Ford anuncia SUV Territory no Brasil e vai brigar com Jeep Compass

A montadora está se reposicionando e quer ganhar participação no segmento que ajudou a inaugurar no Brasil com o Ecosport

A Ford está correndo atrás do mercado que perdeu nos últimos anos com a chegada de inúmeros modelos SUVs ao país. A montadora anunciou nesta quarta-feira, 07, em São Paulo, a chegada do utilitário esportivo Territory para brigar na rentável categoria que tem a Jeep como líder. A previsão da Ford é que o modelo chegue às concessionárias no ano que vem.

A expectativa é que o Territory tenha como principal concorrente o Compass, da Jeep, que hoje é o décimo modelo mais vendido do país. A Ford não concedeu mais detalhes sobre o produto, alegando que o lançamento oficial será feito em breve.

A marca praticamente inaugurou o segmento de SUVs no Brasil em meados dos anos 2000 com o lançamento do Ecosport. Até então, o conceito de carros mais altos, com “espírito aventureiro”, era quase desconhecido por aqui. Por cerca de 15 anos, o modelo foi o líder da categoria.

Principalmente nos últimos 10 anos, os utilitários esportivos caíram no gosto do brasileiro. Quase todas as marcas passaram a oferecer modelos no segmento, acirrando a disputa no mercado local.

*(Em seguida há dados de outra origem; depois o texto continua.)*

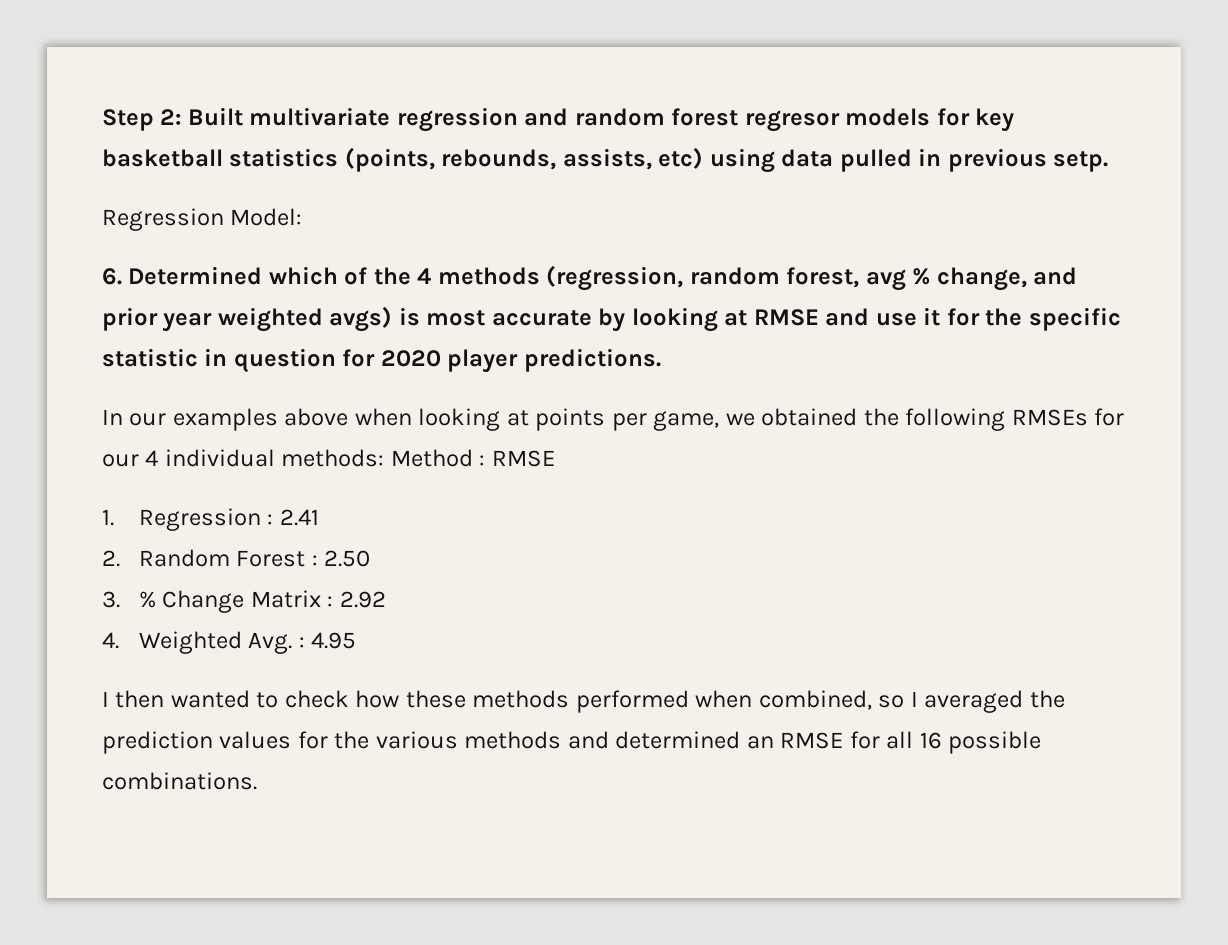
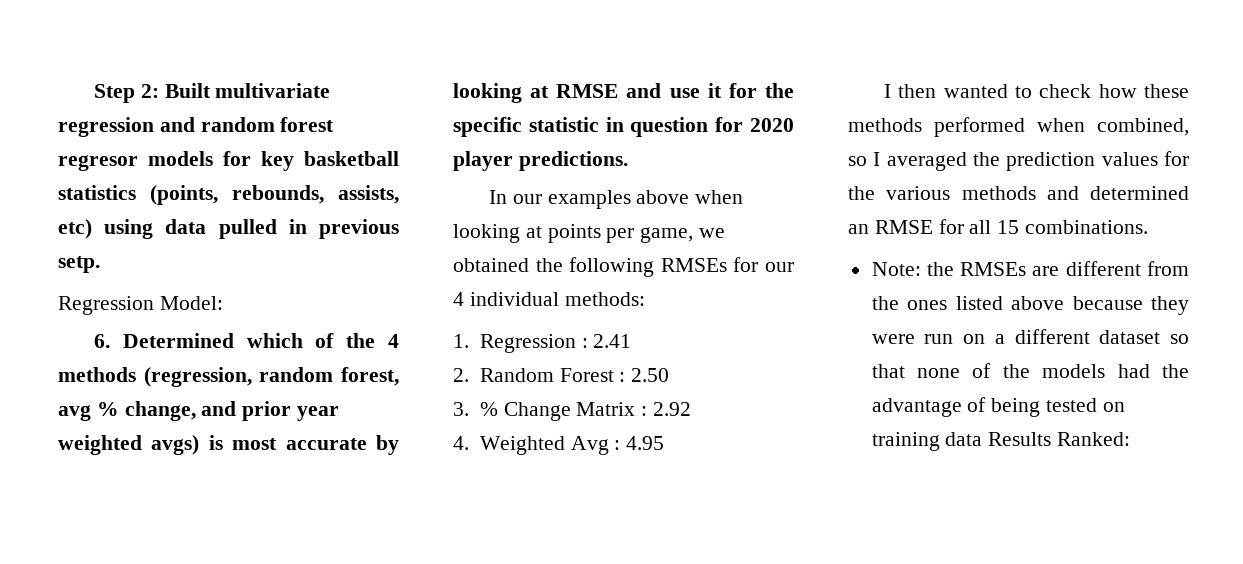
[390,449,555,467] Method : RMSE -> (645, 299) none
[248,632,293,654] Avg. -> [570,436,609,455] Avg
[919,731,1042,754] 16 possible -> [997,220,1020,234] 15
(257, 781) none -> [871,261,1189,276] [871,296,1189,315] [871,329,1189,344] [871,363,1189,378] [871,397,1125,417] [871,432,1131,451] // Note: the RMSEs are different from the ones listed above because they were run on a different dataset so that none of the models had the advantage of being tested on training data Results Ranked:

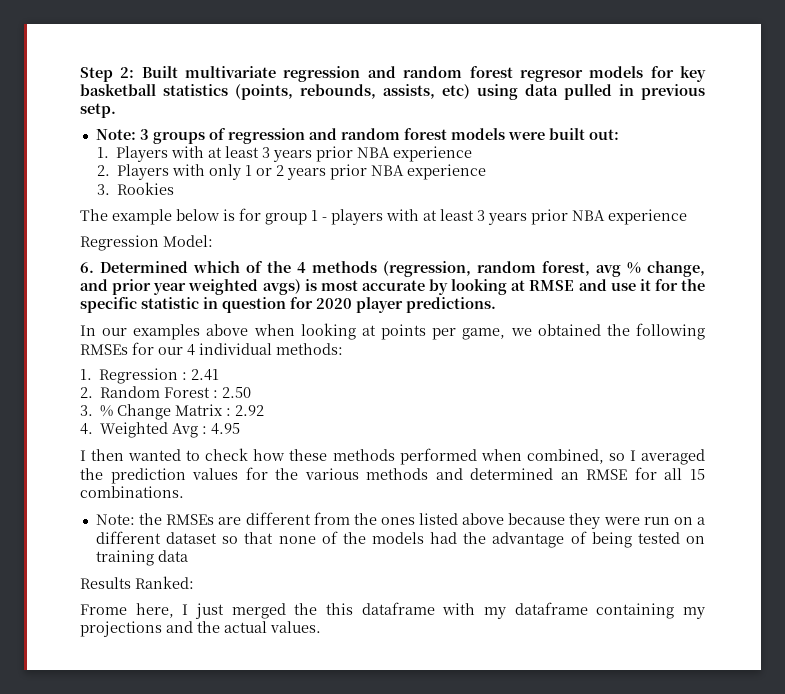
(100, 264) none -> [95,128,619,144] [96,146,473,162] [96,164,487,180] [96,182,175,195] [80,208,687,225] // Note: 3 groups of regression and random forest models were built out: // 1. Players with at least 3 years prior NBA experience // 2. Players with only 1 or 2 years prior NBA experience // 3. Rookies // The example below is for group 1 - players with at least 3 years prior NBA experience
(983, 439) none -> (188, 556) //
(1131, 439) none -> [80,602,705,619] [80,621,321,637] // Frome here, I just merged the this dataframe with my dataframe containing my projections and the actual values.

E com a chegada da produção nacional do Jeep ao Brasil, em meados de 2015, o Ecosport perdeu seu reinado para o Renegade.

Posteriormente, a Jeep lançou o Compass, em uma categoria acima do Renegade – considerado SUV de entrada – e rapidamente o modelo do grupo Fiat Chrysler escalou o ranking dos mais vendidos do país.

Segundo o presidente da Ford para América do Sul, Lyle Watters, a marca não perseguirá a liderança apenas. “Comprar market share não é sustentável, não faremos um produto para ser somente o líder de um segmento”, disse.

Novo momento

A Ford está reformulando sua estratégia global. Anunciou recentemente a saída do negócio de caminhões e o encerramento das atividades do complexo industrial de São Bernardo do Campo, no ABC Paulista. Com a decisão, as linhas de caminhões e do compacto Fiesta foram extintas.

A montadora figurou por muitas décadas no clã das “quatro grandes” marcas de automóveis do país, juntamente com a Volkswagen, Fiat e General Motors. No entanto, essa configuração do mercado foi perdendo espaço para empresas como Renault, Hyundai e até Toyota. Hoje, a Ford está no sétimo lugar do ranking de vendas da Federação Nacional da Distribuição de Veículos Automotores (Fenabrave). Apenas o compacto de entrada Ka figura entre os dez modelos mais vendidos do país no acumulado do ano (no terceiro lugar).

Para trilhar o caminho da renovação, a montadora aposta no discurso de valor agregado. A meta, segundo executivos, é tornar a marca a “mais conectada da América do Sul”.

No entanto, a disputa está cada vez mais acirrada no Brasil, especialmente nos segmentos de entrada e em SUVs, cuja oferta cresceu entre todas as marcas. Segundo Rogélio Golfarb, vice-presidente da Ford América do Sul, o objetivo da empresa é entregar o melhor custo-benefício ao consumidor, e um exemplo emblemático é o Territory.

“Como o modelo virá da China, vai ser mais barato e terá a qualidade Ford garantida”, afirmou o executivo a EXAME. Ele disse que não há previsão para o modelo ser fabricado localmente com um eventual ganho de escala.

Sobre a diversidade do portfólio, Golfarb explica que a abordagem da Ford será diferente da tradicional, sem concentrar esforços extras para uma ou outra categoria. “Precisamos entregar o que nossos consumidores querem e todos desejam um patamar superior de conectividade. Essa é a maneira como estamos nos posicionando.”